Use of supportive measurements, such as transmission spectra, can be instructive in materials assessment, but are not a substitute for thermal testing with RTOA. While there is a clear correlation between the 255 nm extinction feature and poor thermal performance of the samples, it is not possible to definitively state causality between the two. It is also possible for flaws to exist in a material which may not be visible on a transmission spectrum, which is why transmission spectrum alone cannot be used to determine thermal performance. Further, the correlation with the 255 nm extinction feature in YAG materials may not be applicable to other laser materials. This is what makes RTOA such a powerful technique: it can yield an integrated assessment of material quality by applying a thermal load that is analogous to the sample’s prospective operating conditions, as opposed to extrapolating sample behavior from individual measurements of material parameters.
We described herein the Rapid Thermo-Optical Analysis (RTOA) technique for assessing sample quality of laser host media using SHWFS, cross-referenced with analytical modeling of the samples’ thermal response. The technique was demonstrated by inducing and measuring thermal lensing in a set of 13 Yb3+-doped ceramic and crystalline YAG samples, which allowed for a relative comparison of sample quality. The deviation of the samples from their ideal thermal response was also calculated. A strong positive correlation (0.804) was noted between the corrected experimental thermal response (D/W) and the model deviation Δ(D/W) of the samples, which validated the model and demonstrated the sensitivity of the measurement technique.
The presence of an extinction feature in sample transmission at 255 nm was also noted to have a high correlation with the experimental thermal response. This indicates that an impurity (possibly Fe3+) absorbing at 255 nm is, or is linked with, the dominant cause of decreased thermal performance. When combined with other measurement techniques in this way, RTOA can be used to determine the extent to which a particular feature affects the overall material quality and thermal response.

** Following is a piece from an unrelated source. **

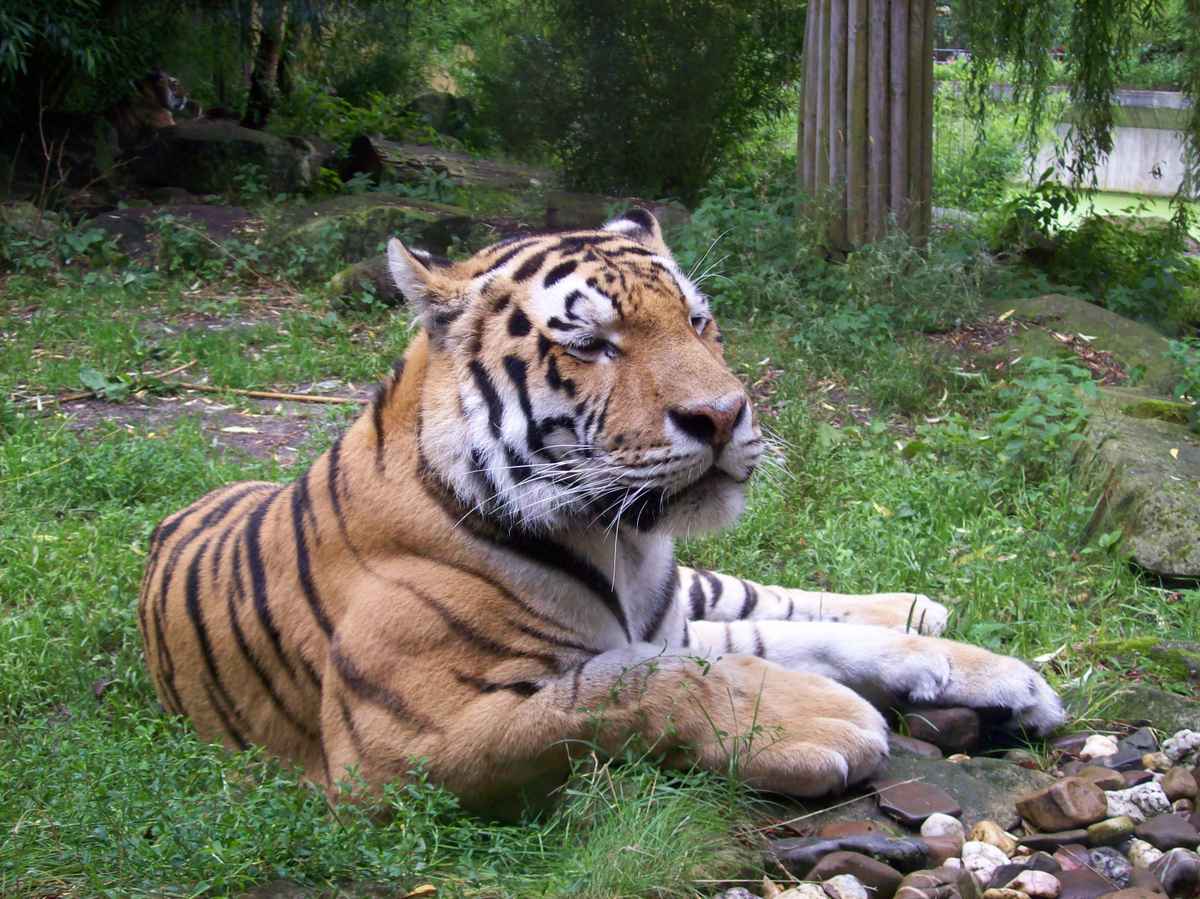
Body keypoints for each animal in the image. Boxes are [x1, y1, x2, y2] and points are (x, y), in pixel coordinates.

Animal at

RTOA is a simple and powerful technique that can be used to yield a fast and repeatable metric for the combined sum of material quality, with no reference materials. A single sample can either be compared to its ideal modeled behavior, or it can be ranked relatively within a set of samples. And while this demonstration was performed using doped materials, it is broadly applicable to many types of optical media, including undoped media, which are of use in high power optical systems. To the best of the authors’ knowledge, no other technique exists which possesses RTOA’s simplicity of experimental set up combined with its thermal modeling methodology. By using RTOA, the best optical materials can be quickly selected for processing, and ceramic fabrication methods can be easily refined in order to improve material quality.
The authors are pleased to acknowledge the support of the Trumpf USA, the Air Force Research Laboratory, the NDSEG Graduate Fellowship, the DEPS Graduate Fellowship, and the state of Florida.